▶ [Document passage]
══════════════════════════════

The sea pig just happened to be in the wrong place at the wrong time. Sea pigs (a.k.a. Scotoplanes, a relative of the sea cucumber) look like caterpillars in drag, with flashy horns and bright colors. They live on the deep ocean floor and feast on whale corpses, among other things. This particular little red sea pig was crawling around on the bottom of the Southern Ocean when a device called a multicorer — imagine a futuristic chandelier from Star Wars with four-inch-wide plastic tubes attached — crashed down around it. Within moments, it was trapped in one of the tubes, along with the mud below it and a few inches of the water above it, then hoisted 1,800 feet through the sea to the deck of the Nathaniel B. Palmer, the icebreaker I’m aboard in Antarctica.
A few minutes later, one of the scientists removed the tube from the multicore and stored it in a refrigerator on the ship for future study. It wasn’t until the next morning that Becky Totten Minzoni, a paleoclimatologist at the University of Alabama and head of the ocean core geology team, noticed that in addition to mud and water, the tube contained a sea pig. And it was still very much alive.
“It’s cute!” Minzoni told me as she showed me the bizarre creature in the refrigerator. Minzoni is a lively presence on the ship, flashing pictures of her three kids on her iPhone and cranking out New Orleans funk on her old Apple Shuffle. “It’s also a sign that we got a good core. Because if we’re pulling up sea pigs, it means we’re grabbing the top layer of mud, too. And that’s what we want.”
The purpose of this two-month-long journey on the Palmer is to better understand the risk of collapse of Thwaites glacier (a.k.a. the Doomsday Glacier). As Minzoni puts it, “When we look at the recent history of Thwaites glacier, what I want to know is, how much did it melt, and how fast?” On the Palmer, scientists are using a variety of instruments to answer those questions, but no single tool can tell them as much as ocean coring. By reading the sediments in the ocean cores, which are layered like tree rings, each one containing clues to lost worlds, scientists can interpret the temperature and salinity of the water in past oceans, as well as the movement of currents, all of which have a profound influence on the stability of Thwaites glacier. They can also detect pulses of meltwater that pushed sediments out to sea, which is helpful in understanding if, and when, Thwaites has collapsed before.

══════════════════════════════

Entries from a dataset
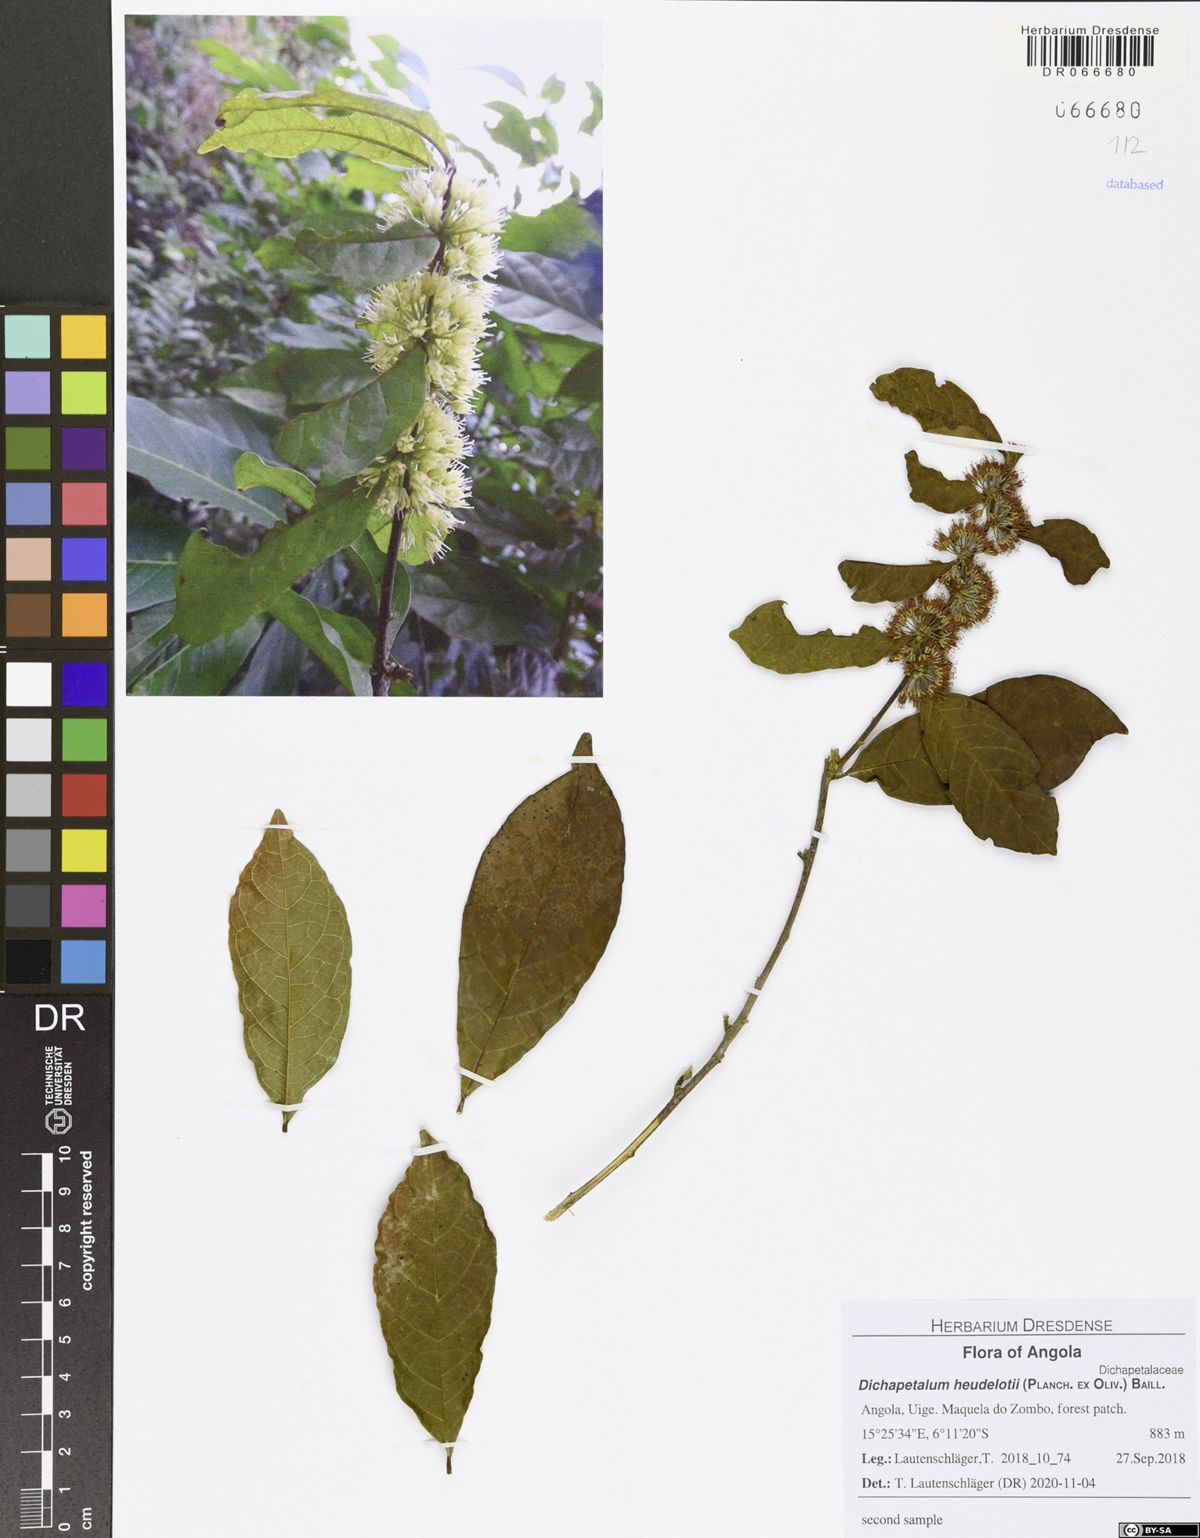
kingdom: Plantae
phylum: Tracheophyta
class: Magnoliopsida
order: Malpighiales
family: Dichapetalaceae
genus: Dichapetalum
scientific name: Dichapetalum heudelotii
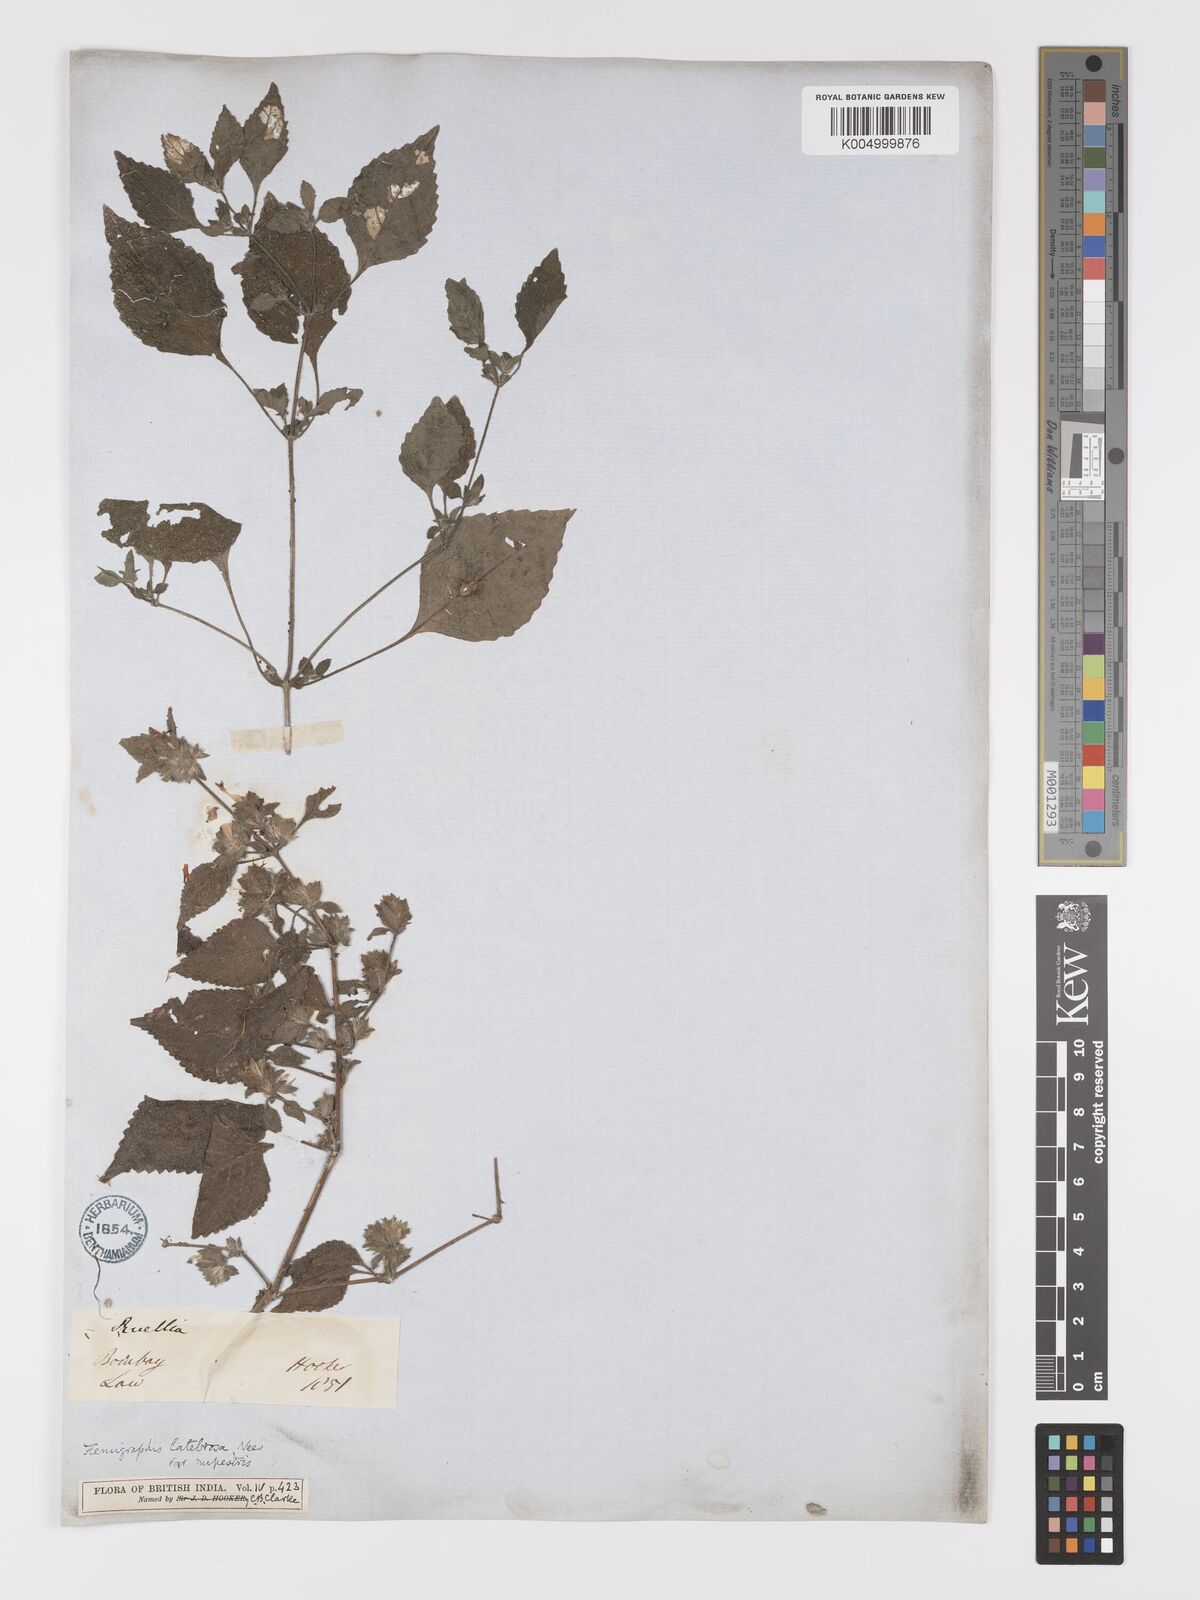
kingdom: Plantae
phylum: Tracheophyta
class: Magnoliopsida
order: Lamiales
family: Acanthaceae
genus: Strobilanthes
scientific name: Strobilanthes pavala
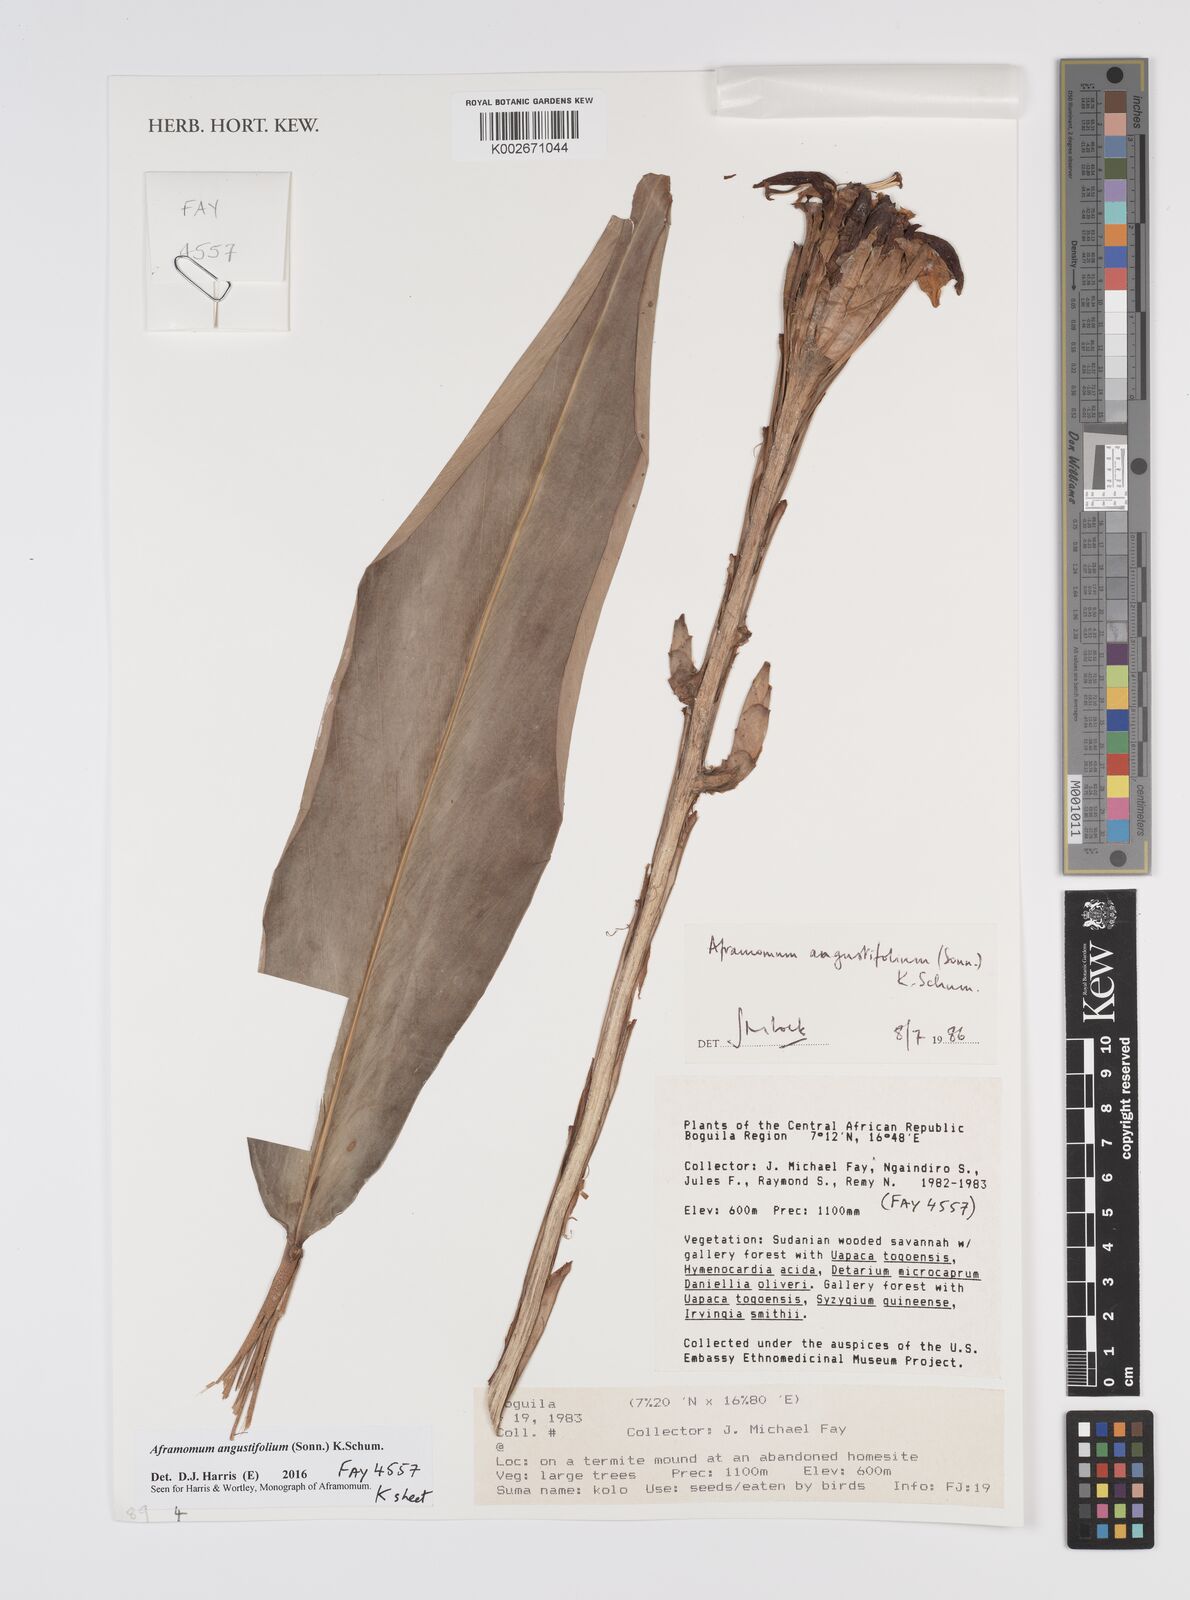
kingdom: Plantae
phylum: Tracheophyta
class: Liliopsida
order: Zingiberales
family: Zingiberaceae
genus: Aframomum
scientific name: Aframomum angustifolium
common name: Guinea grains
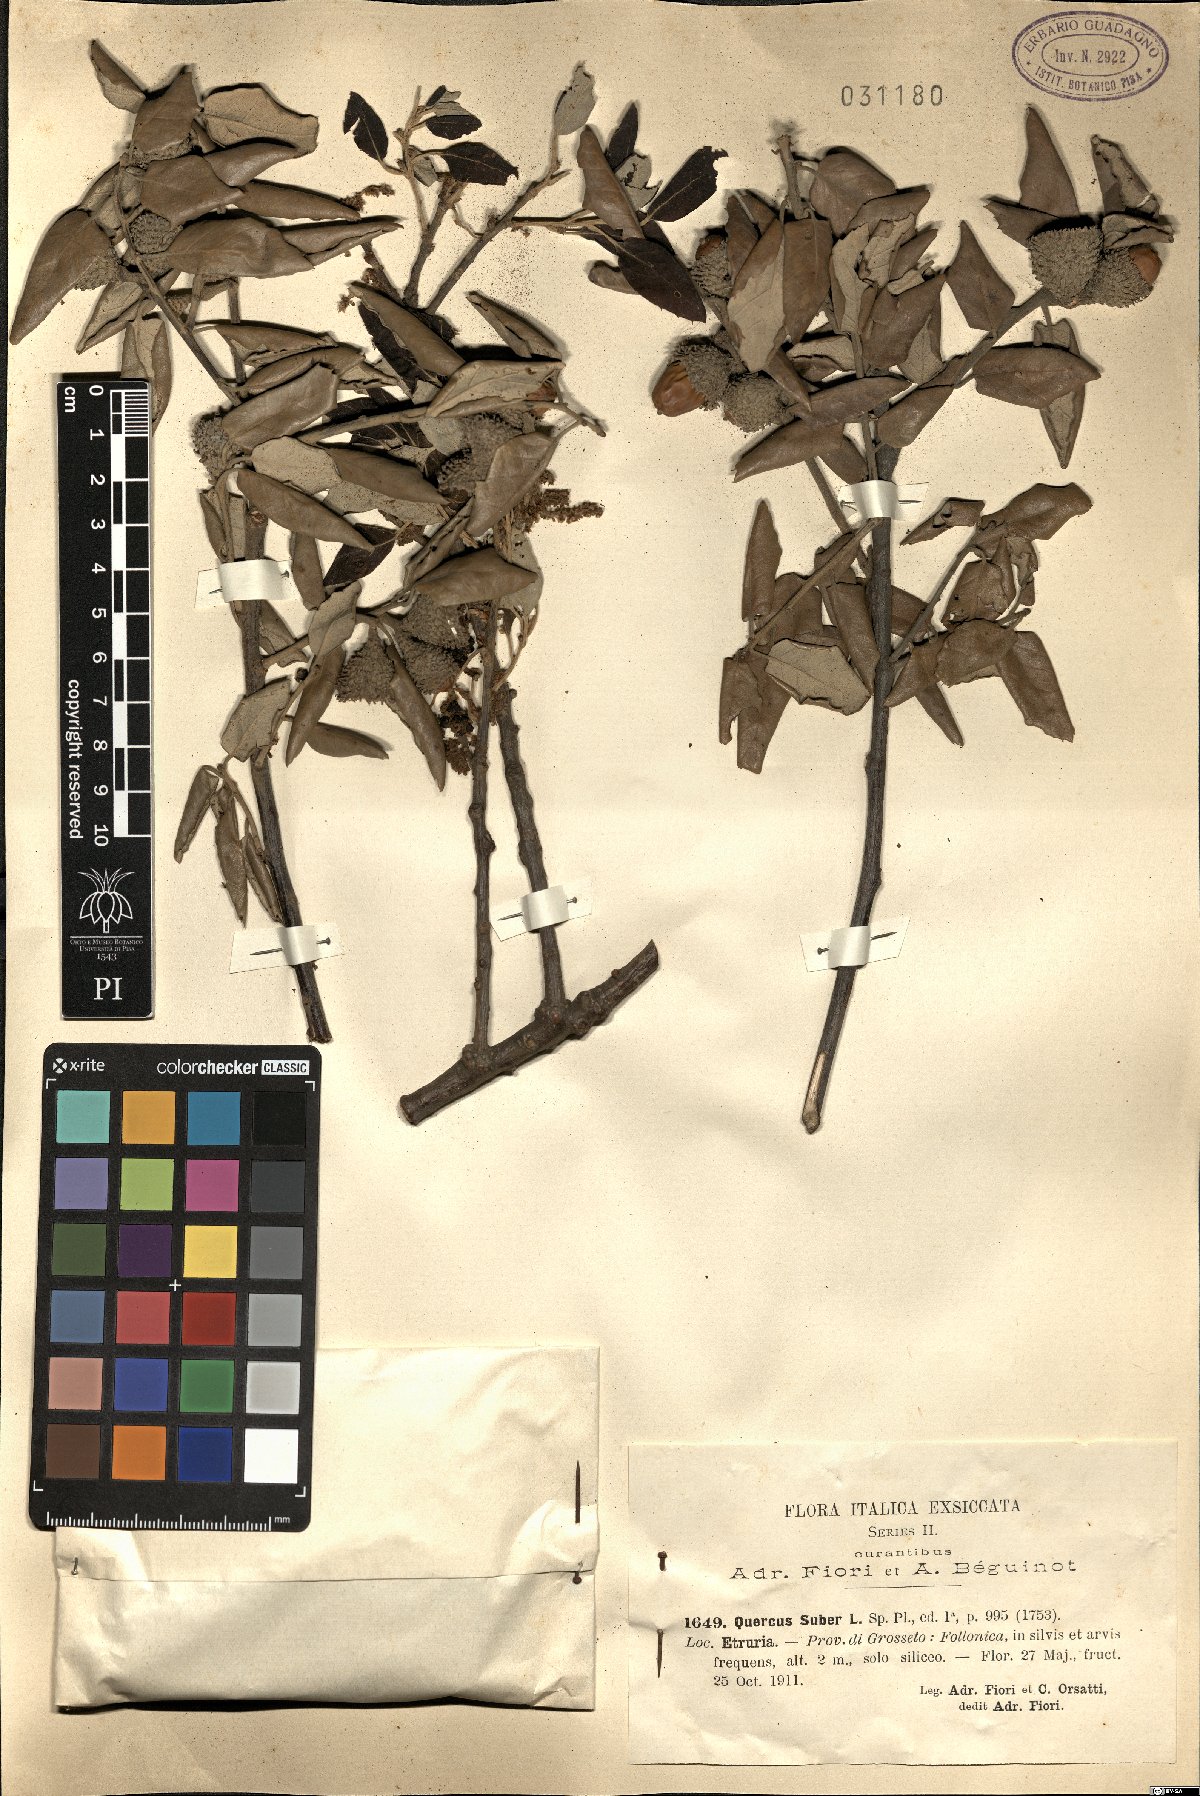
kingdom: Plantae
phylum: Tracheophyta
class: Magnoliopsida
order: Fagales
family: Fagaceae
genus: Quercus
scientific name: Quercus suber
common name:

══════════════════════════════

▶ [Your goal]
Carry on the account of ocean coring aboard the Nathaniel B. Palmer from the point at which it stops.

▶ [Output for this exercise]
Deciphering the past in a tube of ocean mud is not a simple task, however. “Coring is a dark art,” says Ali Graham, a geophysicist who is part of the coring team on the cruise. In order for a core to be useful, it not only has to bring back mud, but bring back the right kind of mud — which, in most cases, means it contains sediments that are nicely layered during the time intervals they are interested in studying, and which contains the shells of dead critters who lived in those intervals, which scientists can date by using multi-million dollar accelerated mass spectrometers to measure the carbon isotope ratio in the fragments of shells.
But there is a fundamental randomness to ocean coring that is unlike many other scientific endeavors. When you drop a big tube down to the bottom of the sea, you are never quite sure what you’ll get when you pull it up. Scientists like Graham use multibeam images and other data to locate areas where sediments are likely to accumulate on the seabed, but they never know for sure what’s down there. Sometimes the coring device hits a rock and bends or breaks. Sometimes the mud falls out before the device reaches the surface. And sometimes they pull up a sea pig.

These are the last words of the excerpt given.